But that shift in demand has driven up prices fast. As more remote workers moved in, bidding wars broke out, inventory shrank, and costs shot up. Meanwhile, income growth in these areas lagged behind. The result? Once-affordable places are now feeling the same affordability crunch that cities faced years ago.

According to the report, urban cores in major metros actually saw the lowest home price growth and the highest income gains. So oddly enough, the urban exodus may have made big cities slightly more affordable (relatively speaking) while pushing up prices in the suburbs and countryside.

A Tale of Two Homeowners

All this helps explain why the housing crisis can feel so uneven.
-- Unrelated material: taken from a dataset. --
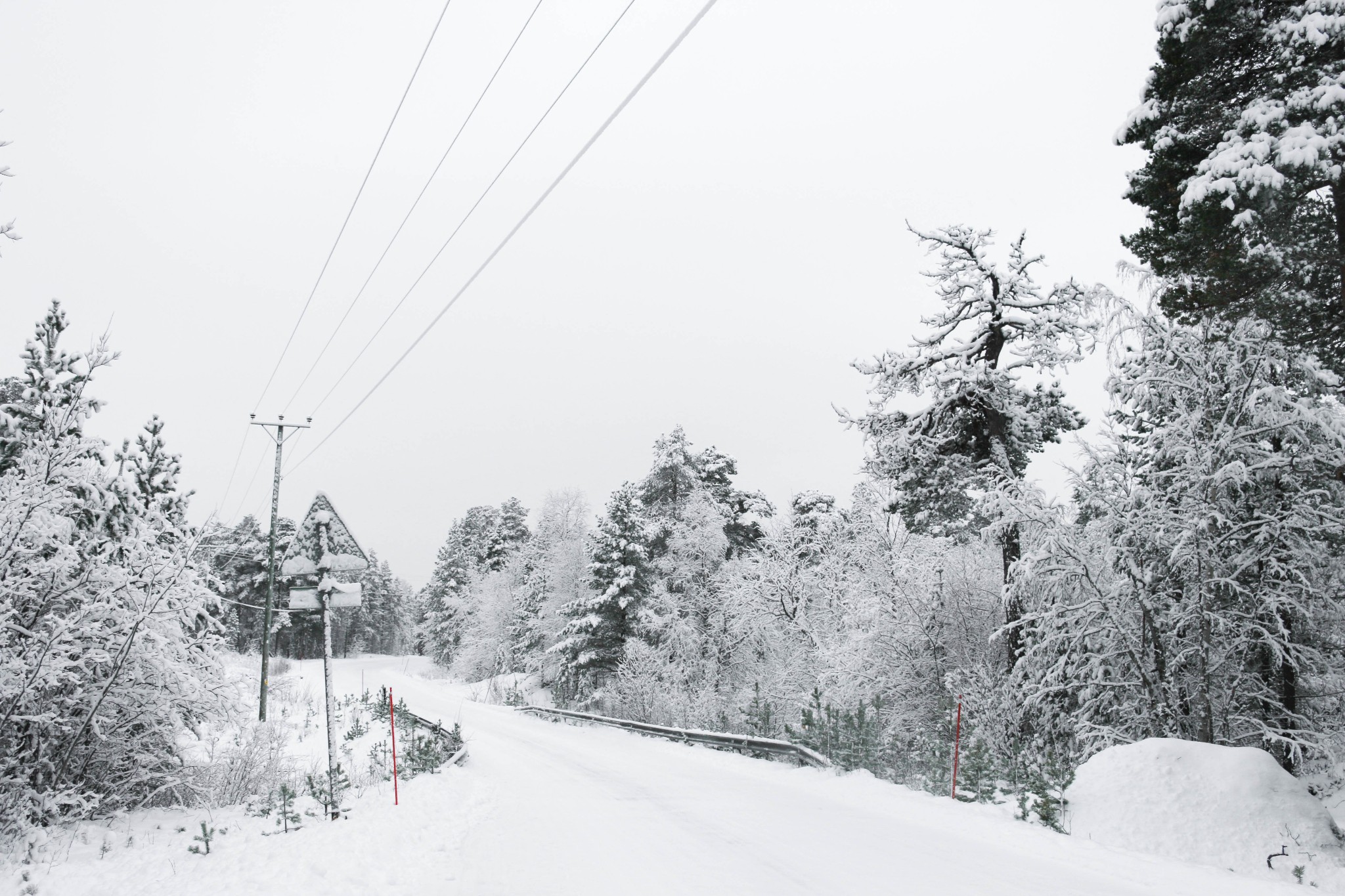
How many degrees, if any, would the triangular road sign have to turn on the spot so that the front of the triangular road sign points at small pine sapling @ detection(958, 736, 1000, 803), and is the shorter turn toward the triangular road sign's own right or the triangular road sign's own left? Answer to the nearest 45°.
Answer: approximately 90° to the triangular road sign's own right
If you already own a home in the suburbs, you’ve likely gained significant equity over the past five years. Your investment paid off—and then some.
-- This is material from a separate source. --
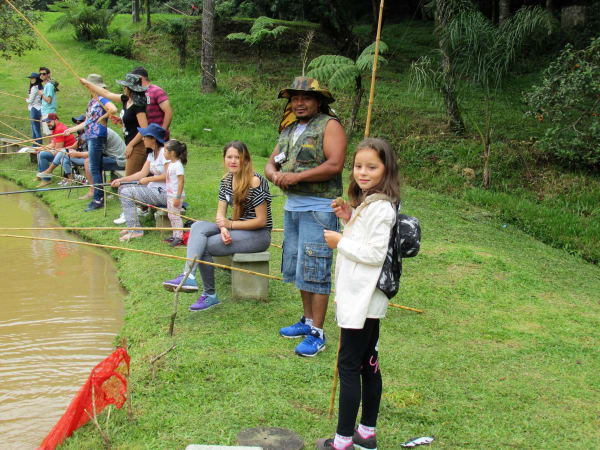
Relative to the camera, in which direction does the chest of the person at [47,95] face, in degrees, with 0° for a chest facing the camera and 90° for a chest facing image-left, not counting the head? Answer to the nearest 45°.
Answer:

But if you’re still renting, especially in those same areas, you may feel completely locked out. The down payment required for a home keeps growing, and with rents also on the rise, saving up that lump sum can feel nearly impossible.

“Buyers followed affordability,” Hale explains. “Remote work gave people more flexibility, and they used it to move to places where homes were cheaper. But this report shows that affordability didn’t stay put. It moved—and in many cases, it disappeared.”

So, What Now?

There’s no quick fix here. Higher interest rates aren’t likely to drop overnight. Home prices tend to be sticky on the way down. And building new housing takes time, even when local governments are willing to approve it—which, let’s be honest, they often aren’t.
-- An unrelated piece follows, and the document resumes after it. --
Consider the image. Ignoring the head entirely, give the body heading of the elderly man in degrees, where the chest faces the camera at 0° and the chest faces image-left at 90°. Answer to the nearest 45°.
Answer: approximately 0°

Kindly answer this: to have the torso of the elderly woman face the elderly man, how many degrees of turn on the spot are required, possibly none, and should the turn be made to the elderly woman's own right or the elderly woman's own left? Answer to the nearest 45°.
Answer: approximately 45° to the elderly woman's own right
In the meantime, would-be buyers are stuck making tough choices: commute further, downsize expectations, or simply stay on the sidelines. And that has knock-on effects. People delay having kids, moving for jobs, or putting down roots in communities. Homeownership, once a wealth-building engine for the middle class, is increasingly looking like a privilege.

The JPMorganChase report doesn’t offer any silver bullets, but it does shine a harsh light on a system where the dream of owning a home is slipping further out of reach—even in places where that dream used to be most attainable. For now, the housing market is sending a clear message: if you want in, it’s going to cost you.